» PAGE:
↓

Harris, creator of grand, symphonic thrillers from Fatherland (1992) to An Officer and a Spy (2014), scores with a chamber piece of a novel set in the Vatican in the days after a fictional pope dies.
Fictional, yes, but the nameless pontiff has a lot in common with our own Francis: he’s famously humble, shunning the lavish Apostolic Palace for a small apartment, and he is committed to leading a church that engages with the world and its problems. In the aftermath of his sudden death, rumors circulate about the pope’s intention to fire certain cardinals. At the center of the action is Cardinal Lomeli, Dean of the College of Cardinals, whose job it is to manage the conclave that will elect a new pope. He believes it is also his duty to uncover what the pope knew before he died because some of the cardinals in question are in the running to succeed him. “In the running” is an apt phrase because, as described by Harris, the papal conclave is the ultimate political backroom—albeit a room, the Sistine Chapel, covered with Michelangelo frescoes. Vying for the papal crown are an African cardinal whom many want to see as the first black pope, a press-savvy Canadian, an Italian arch-conservative (think Cardinal Scalia), and an Italian liberal who wants to continue the late pope’s campaign to modernize the church. The novel glories in the ancient rituals that constitute the election process while still grounding that process in the real world: the Sistine Chapel is fitted with jamming devices to thwart electronic eavesdropping, and the pressure to act quickly is increased because “rumours that the pope is dead are already trending on social media.”

↑

Stored entries
↓

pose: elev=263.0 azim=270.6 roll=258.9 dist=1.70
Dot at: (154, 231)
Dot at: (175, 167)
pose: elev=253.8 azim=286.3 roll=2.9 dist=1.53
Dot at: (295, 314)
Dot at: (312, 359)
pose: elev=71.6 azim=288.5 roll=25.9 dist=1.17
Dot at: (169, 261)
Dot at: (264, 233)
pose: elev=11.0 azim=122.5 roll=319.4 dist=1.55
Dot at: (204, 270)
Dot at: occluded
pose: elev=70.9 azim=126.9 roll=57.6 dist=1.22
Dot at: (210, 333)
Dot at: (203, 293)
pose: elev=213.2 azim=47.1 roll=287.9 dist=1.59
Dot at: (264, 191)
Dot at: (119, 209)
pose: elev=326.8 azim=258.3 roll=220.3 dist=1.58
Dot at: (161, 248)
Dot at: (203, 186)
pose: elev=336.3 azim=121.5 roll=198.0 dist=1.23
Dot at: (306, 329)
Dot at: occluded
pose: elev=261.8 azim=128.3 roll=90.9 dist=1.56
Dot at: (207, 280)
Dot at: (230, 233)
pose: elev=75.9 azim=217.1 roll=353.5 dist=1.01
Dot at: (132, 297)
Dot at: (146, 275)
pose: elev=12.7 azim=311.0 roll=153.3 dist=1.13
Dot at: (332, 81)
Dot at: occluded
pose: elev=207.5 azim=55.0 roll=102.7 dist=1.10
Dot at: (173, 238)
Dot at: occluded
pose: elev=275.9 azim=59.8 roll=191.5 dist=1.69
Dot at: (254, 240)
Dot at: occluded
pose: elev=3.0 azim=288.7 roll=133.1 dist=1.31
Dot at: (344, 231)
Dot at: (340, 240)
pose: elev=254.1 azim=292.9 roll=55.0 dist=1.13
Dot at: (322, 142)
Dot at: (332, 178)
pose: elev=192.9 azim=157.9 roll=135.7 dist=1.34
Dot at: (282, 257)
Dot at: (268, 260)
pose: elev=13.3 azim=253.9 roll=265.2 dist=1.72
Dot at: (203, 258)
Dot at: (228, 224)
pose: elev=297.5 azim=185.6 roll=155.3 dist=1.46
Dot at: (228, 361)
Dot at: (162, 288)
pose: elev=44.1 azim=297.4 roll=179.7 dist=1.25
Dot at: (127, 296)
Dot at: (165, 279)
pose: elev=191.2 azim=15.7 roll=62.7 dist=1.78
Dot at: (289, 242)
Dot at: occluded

↑

» TASK SET:
1. According to the review, what position does Cardinal Lomeli hold?
2. Print the part of the review starting at "Harris, creator of" and ending at "fictional pope dies.".
3. Summarize the review in two sentences.

» EXPECTED RESULTS:
1. He is Dean of the College of Cardinals.

2.
Harris, creator of grand, symphonic thrillers from Fatherland (1992) to An Officer and a Spy (2014), scores with a chamber piece of a novel set in the Vatican in the days after a fictional pope dies.

3. Harris's novel is set in the Vatican after a fictional, humble pope dies suddenly, and Cardinal Lomeli, Dean of the College of Cardinals, must manage the conclave while also trying to uncover what the pope knew about certain cardinals. The conclave becomes a political contest among several candidates, and the novel celebrates its ancient rituals while grounding them in the real world.